Quando la mente se ne va per la tangente e ti prendi un bernoccolo che implica la passione è inutile resistere al Via col vento.

Incipit criptico, forse, ma chi ha sperimentato gli improvvisi amori verso un genere di fotografia sa bene quanto poi il solco sia profondo e difficile da colmare. D’altronde: perché farlo? Perché resistere all’impetuoso innamoramento? Siamo nel tema fotografia e, pertanto, i rischi sono calcolati. Nessuno disporrà il ricovero coatto solo perché, a esempio, si è deciso di alzare i tacchi e andare a fotografare le opere d’arte chiuse in un museo, magari anche quelle che qualcuno ha messo negli scantinati e che pochissimi tra gli essere umani attualmente viventi ha visto (è il caso della Galleria degli Uffizi, Firenze, ma non solo), o quella torre che una volta pendeva di più e che adesso pare essere in sicurezza o le tavole originali di un fumetto di successo.

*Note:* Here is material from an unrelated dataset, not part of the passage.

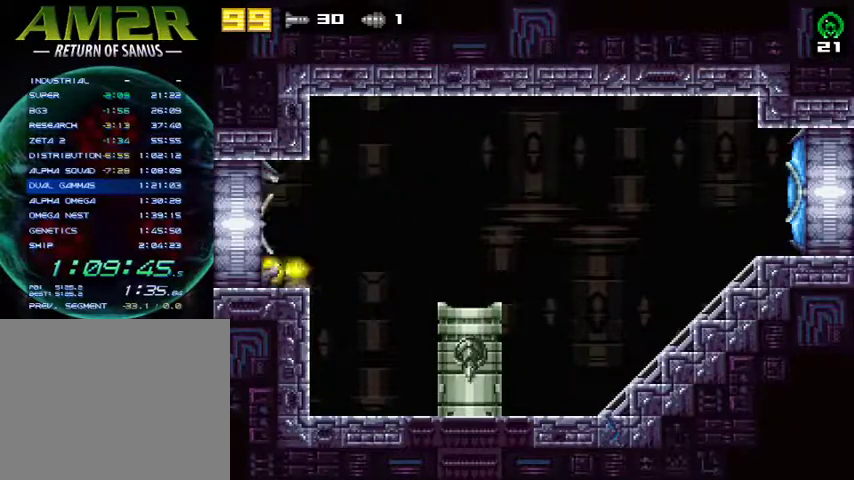
{"buttons": ["DPAD_LEFT"], "right_stick": "center", "events": [[133, "R2", "up"]]}
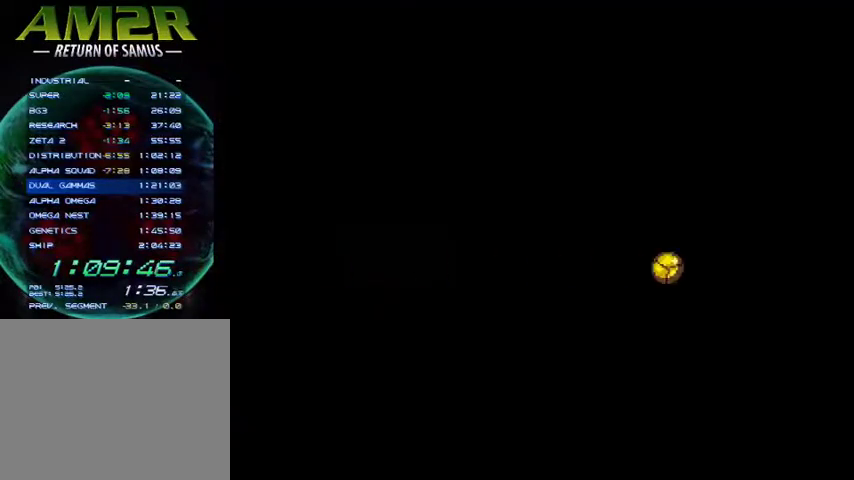
{"buttons": ["DPAD_LEFT"], "right_stick": "center", "events": []}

Siamo, dunque, in un tema sensibile se pensiamo alla carta da fotografia, ma non cambia il destino del mondo se ogni tanto si intraprendono azioni con un po’ di leggerezza. Ci sono ben altre faccende che richiedono ponderazione e non ci si può lasciare andare, non si può imboccare la tangenziale ed è meglio essere razionali. Anche il web è pieno di esempi: amori vacui, convinzioni balorde eppure sempre in prima pagina e agitate nei vari salotti televisivi. Una per tutte che in molti dovrebbero ricordare: la fine del mondo più volte profetizzata negli anni scorsi ma era già stato fatto da tanti altri prima, a esempio dallo psicologo Leon Festinger nel 1954. Aveva profetizzato, va da sé, la fine del mondo per la notte del 21 dicembre, dopo che si era unito a una setta di Chicago nata dalla mente di una che dichiarava di parlare con gli alieni. E sin qui nulla da dire, visto che c’è chi parla con i morti e gli alieni si presume siano in vita. Il problema è che la fine del mondo non giunse (dispiace veramente siano rimasti delusi, soprattutto per Festinger, che aveva anche preparato tutto per salvare gli adepti con una nave spaziale aliena) e non mancò la faccia di corno che dichiarò, usando parole diverse ma il senso è quello: Ci è giunto un messaggio alieno. Il mondo è stato salvato grazie alla forza spirituale del nostro gruppo. La conseguenza: chi aveva venduto i beni terreni per la trasmigrazione, rimase fregato ma, di tutta risposta, anziché aprirsi un problema per la setta, aumentarono le adesioni. Per approfondimenti si segnala Mente e psiche di Daniela Ovadia, dove si evidenzia anche: … questa storia è stata raccontata con molti particolari anche in Unscientific America (uscito nel 2009) scritto da due giornalisti americani, Chris Mooney e Sheril Kirshenbaum.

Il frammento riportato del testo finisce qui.